It wasn’t so much the depth of snow (TBH we probably only had a foot of snowfall), but the depth of the drifts – up to 10ft in places. Since these were far too deep for a snowplough, our farmer neighbours tried to clear them using their telehandler…. which promptly got stuck as well.


So, since it was clear we weren’t going to get out any time soon, we set about making ourselves and the animals as comfortable as possible. The truth is, the sheep don’t seem to mind snow very much – it’s driving rain / sleet / wind that they hate.
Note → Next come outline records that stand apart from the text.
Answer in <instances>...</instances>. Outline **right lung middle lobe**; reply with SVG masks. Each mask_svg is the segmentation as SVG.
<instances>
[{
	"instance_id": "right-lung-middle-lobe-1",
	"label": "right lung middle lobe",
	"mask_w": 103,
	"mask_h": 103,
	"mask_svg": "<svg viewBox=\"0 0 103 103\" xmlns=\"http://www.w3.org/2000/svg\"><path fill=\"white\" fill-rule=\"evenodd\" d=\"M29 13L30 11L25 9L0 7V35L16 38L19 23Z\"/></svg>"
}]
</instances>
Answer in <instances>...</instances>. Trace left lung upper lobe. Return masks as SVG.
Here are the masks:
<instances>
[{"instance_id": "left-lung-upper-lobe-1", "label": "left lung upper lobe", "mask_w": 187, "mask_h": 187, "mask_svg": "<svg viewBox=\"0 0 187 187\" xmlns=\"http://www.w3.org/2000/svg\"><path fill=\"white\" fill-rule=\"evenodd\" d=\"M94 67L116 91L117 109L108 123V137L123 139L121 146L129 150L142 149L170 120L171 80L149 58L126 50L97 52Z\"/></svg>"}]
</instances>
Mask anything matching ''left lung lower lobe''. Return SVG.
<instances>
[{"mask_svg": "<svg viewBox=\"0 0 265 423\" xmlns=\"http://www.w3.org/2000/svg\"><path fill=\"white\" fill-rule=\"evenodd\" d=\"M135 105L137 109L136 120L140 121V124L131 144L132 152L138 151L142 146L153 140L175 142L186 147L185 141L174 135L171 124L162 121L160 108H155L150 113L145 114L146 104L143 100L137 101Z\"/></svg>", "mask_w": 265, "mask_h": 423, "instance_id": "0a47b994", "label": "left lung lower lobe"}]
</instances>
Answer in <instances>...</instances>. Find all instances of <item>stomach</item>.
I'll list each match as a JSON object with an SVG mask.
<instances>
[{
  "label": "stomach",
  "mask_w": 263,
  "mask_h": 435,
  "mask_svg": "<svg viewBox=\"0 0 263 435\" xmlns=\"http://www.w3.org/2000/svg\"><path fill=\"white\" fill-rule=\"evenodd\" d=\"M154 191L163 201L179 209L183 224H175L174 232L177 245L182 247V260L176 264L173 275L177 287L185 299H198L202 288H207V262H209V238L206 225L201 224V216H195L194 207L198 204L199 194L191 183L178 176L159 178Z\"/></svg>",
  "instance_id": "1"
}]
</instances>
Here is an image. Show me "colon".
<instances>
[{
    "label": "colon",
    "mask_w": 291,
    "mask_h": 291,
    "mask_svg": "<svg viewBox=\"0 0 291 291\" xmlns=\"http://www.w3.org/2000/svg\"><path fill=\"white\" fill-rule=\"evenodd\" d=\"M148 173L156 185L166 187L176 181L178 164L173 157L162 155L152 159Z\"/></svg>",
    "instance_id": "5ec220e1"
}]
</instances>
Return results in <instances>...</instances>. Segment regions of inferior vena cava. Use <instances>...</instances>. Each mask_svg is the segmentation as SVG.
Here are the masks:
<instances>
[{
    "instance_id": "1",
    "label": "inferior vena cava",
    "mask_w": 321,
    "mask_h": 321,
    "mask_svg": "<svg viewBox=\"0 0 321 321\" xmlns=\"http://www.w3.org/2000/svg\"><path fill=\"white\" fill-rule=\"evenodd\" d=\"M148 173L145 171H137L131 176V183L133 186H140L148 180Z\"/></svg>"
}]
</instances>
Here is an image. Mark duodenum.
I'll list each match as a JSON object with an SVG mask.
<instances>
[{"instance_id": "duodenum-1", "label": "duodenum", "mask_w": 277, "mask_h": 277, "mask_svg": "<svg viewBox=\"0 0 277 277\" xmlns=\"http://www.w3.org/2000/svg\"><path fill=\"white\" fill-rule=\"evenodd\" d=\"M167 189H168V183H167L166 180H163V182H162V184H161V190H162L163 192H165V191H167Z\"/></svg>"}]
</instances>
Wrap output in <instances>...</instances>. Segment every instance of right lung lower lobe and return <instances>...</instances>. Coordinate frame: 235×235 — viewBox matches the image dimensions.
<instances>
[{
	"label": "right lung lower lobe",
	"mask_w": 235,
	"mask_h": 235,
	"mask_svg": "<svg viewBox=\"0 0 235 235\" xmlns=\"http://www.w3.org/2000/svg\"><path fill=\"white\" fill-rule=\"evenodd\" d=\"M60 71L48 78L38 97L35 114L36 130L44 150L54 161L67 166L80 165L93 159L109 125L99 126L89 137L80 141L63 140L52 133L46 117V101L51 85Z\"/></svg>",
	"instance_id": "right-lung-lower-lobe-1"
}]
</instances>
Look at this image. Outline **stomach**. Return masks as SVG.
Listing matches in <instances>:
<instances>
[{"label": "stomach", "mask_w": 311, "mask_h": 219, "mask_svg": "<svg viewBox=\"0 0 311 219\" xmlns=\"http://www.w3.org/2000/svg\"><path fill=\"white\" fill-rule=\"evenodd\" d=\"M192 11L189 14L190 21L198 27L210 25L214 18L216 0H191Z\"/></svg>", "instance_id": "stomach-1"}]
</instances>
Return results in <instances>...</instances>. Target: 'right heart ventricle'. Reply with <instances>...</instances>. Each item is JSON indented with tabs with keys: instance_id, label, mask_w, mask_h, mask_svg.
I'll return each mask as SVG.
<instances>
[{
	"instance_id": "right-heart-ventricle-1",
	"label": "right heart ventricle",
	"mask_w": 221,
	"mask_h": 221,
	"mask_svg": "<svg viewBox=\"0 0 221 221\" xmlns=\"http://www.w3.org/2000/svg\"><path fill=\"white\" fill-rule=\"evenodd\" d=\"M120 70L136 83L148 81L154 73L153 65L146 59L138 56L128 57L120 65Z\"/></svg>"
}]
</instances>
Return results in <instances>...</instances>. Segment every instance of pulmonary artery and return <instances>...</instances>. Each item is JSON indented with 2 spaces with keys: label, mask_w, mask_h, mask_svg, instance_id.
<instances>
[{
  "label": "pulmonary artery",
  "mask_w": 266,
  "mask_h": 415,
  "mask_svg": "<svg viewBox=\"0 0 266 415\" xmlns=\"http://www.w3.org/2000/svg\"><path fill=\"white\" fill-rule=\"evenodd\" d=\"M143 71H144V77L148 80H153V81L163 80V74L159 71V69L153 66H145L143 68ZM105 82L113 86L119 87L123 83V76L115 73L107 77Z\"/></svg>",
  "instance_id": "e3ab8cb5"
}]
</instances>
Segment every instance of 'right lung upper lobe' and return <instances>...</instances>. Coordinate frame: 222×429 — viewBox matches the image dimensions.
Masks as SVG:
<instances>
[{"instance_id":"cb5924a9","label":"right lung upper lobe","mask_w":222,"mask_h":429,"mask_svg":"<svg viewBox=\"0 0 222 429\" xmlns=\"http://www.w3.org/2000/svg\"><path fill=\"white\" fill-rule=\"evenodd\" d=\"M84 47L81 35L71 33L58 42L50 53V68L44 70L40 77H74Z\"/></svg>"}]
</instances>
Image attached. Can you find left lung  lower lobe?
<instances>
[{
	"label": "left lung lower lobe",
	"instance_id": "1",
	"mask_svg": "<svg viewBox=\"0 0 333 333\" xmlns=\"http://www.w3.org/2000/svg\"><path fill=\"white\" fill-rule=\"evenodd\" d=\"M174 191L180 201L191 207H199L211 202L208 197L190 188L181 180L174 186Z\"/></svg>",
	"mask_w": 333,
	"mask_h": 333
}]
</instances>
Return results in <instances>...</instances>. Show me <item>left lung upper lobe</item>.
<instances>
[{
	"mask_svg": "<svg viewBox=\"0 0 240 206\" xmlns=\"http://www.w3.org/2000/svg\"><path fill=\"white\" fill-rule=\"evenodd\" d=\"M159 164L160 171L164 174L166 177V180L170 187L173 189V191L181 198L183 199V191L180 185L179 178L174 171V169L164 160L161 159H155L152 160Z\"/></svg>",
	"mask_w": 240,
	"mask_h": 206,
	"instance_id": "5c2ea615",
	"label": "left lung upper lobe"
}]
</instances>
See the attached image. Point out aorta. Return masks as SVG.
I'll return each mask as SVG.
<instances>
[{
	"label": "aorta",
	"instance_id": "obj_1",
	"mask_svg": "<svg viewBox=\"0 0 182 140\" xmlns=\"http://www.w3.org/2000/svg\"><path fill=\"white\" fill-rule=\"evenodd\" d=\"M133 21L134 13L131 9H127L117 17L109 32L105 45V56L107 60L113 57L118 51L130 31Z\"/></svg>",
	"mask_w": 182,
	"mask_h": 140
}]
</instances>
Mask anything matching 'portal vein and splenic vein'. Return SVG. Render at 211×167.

Even so, since they’re quite heavily pregnant, we made the decision to move them up to the top field, where they could get some shelter.




Our porch grew an impressive crop of icicles too!


However, just as we got ourselves settled in to wait for the thaw, we heard that one of our neighbours had run into a spot of bother. His Mother-in-Law from Edinburgh (no, not THAT beast from the East!) had come over for dinner four nights previously, and had ended up stuck and rapidly running out of her medication.

I mean, can you imagine anything worse than that? Snowed in with your Mother-in-Law for nearly a week!?!

So, there was nothing else for it but to strap on the snowshoes and make a mercy dash to where they’d cleared the road, to pick up fresh supplies of alcohol for him…. oh yes, and the drugs for her!

OLYMPUS DIGITAL CAMERAImage00007Image00008Image00003

The conversation at the road end was quite amusing too. “Are you John?” “Have you got the drugs?”….. Not the sort of thing I’m used to saying!


Humanitarian efforts apart, it was good to get back to the house.

Home is definitely where the hygge is.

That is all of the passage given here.